I combined those two ideas together and made a PowerPoint of pre-algebra skills, mostly three questions a piece, for three days a week of the entire school year (the fourth day is a practice quiz and the fifth day is a school thing). In the first half the questions go through a 2 week cycle where the first week contains hints and the second week does not. I use this PowerPoint for all my classes Alg I - Alg II because they all need refreshers and hopefully can at least start on the problems without me.

Creating that PowerPoint was a godsend although it took me hours and hours and I temporarily hated my life while doing it. But I always have a way to start class smoothly and it gives me a couple of minutes to get my stuff together. Oh, and I've been using blank quarter sheets of copy paper by the door that kids just grab on their way in. I told them at the beginning that I may or may not collect them and some students choose to keep them even when I tell them to throw them away. Truthfully, I've only collected them once. I've had a few issues with students not wanting to do them, especially since I don't grade them, but it's pretty hard for them to refuse when I stand beside their desk and ask them if they will do these problems for me. Overall I've had a very positive reaction.

As for exit slips....they died on the table. In a later post I briefly mentioned exit slips in my new beginnings and then proceeded to talk way more about summarizing. I've been using that more as a way of summarizing the lesson and getting feedback rather than an exit slip. I built this right in to the guided notes- after almost every example I force students to stop and write in words what we just did. I think it's been a really good idea and I hope that it has started to build the habit of frequently stopping and thinking about what we're doing as well as putting it into words. I don't really have any hard facts to support my thinking but I know that in review games and on assessments I have been asking students to explain, tell the difference, write examples, write analogies, etc and they haven't balked yet. I would say that's an improvement.

I had mentioned unit summaries which morphed into my PEEL graphic organizer but that just took way too much time and has since fell by the wayside.

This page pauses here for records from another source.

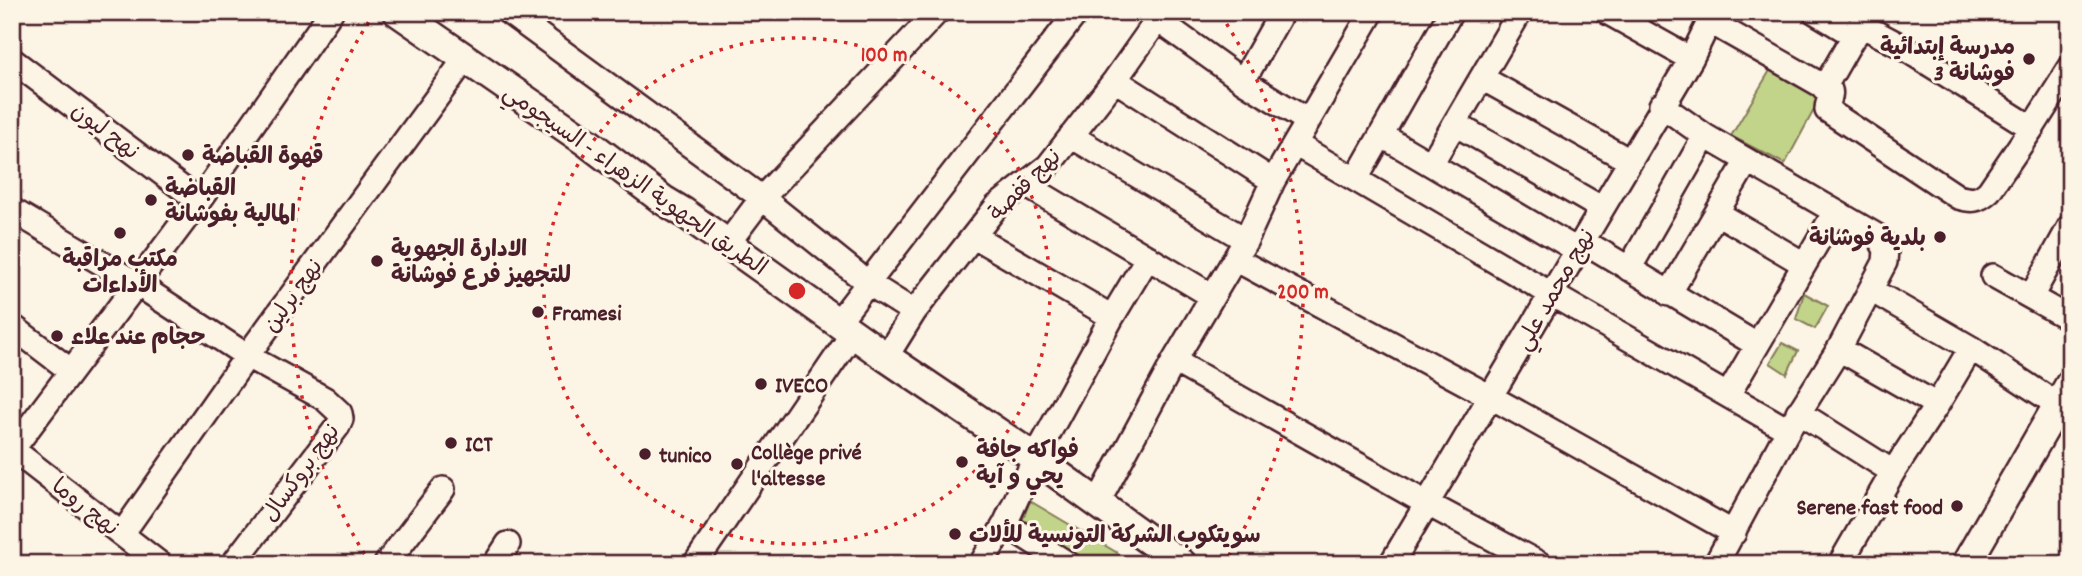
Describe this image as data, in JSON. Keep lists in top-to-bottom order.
{
  "streets": {
    "main road": ["الطريق الجهوية الزهراء - السيجومي"],
    "street": [
      "نهح ليون",
      "نهج قفصة",
      "نهج محمد علي",
      "نهج برلين",
      "نهج بروكسال",
      "نهج روما"
    ]
  },
  "crossings": [
    ["الطريق الجهوية الزهراء - السيجومي", "نهج قفصة"],
    ["الطريق الجهوية الزهراء - السيجومي", "نهج برلين"],
    ["نهج برلين", "نهج بروكسال"],
    ["نهج برلين", "نهج روما"]
  ],
  "places": [
    "مدرسة إبتدائية فوشانة 3",
    "قهوة القباضة",
    "القباضة المالية بفوشانة",
    "مكتب مراقبة الأداءات",
    "بلدية فوشانة",
    "الادارة الجهوية للتجهيز فرع فوشانة",
    "Framesi",
    "حجام عند علاء",
    "IVECO",
    "ICT",
    "tunico",
    "فواكه جافة يحي و آية",
    "Collège privé l'altesse",
    "Serene fast food",
    "سويتكوب الشركة التونسية للألات"
  ],
  "rings": ["100 m", "200 m"]
}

The quarter ends this week so I'm thinking of trying something new. Since we made a summaries tab in our math binders, I've got to use that for something. I'd like to try Nora Oswald's Learning Log Prompts Poster. I could modify my original unit summary sheet to work for this where students write the date, the concept taught, and then answer one of the prompts. Actually, the more I think about that, the more I really like the idea.

That will be another good habit to get into and something I could use after the bell ringer to promote some discussion: turn to your partner and share what you wrote at the end of class yesterday. I don't know, that will probably take up too much time but you never know when you will need a time filler.

All in all, I'm satisfied with my bell ringer and I'm happy with how often we are summarizing- I guess if I can get this exit slip idea nailed down then I'll be all good.

Thanks mrsaitoromath for motivating me to write this blog post- you've reminded me of something I could be doing better.

1 comment:

  1. Wow, I feel famous! Thanks for the update. I started using basic exit tickets again in my class this past week, after your post inspired me :) I am NOT grading them, but I sort through them after school and use the results or wrong answers to plan groups for the next day's do now. I like having something for me to base my lesson effectiveness on, and I LOVE not grading them!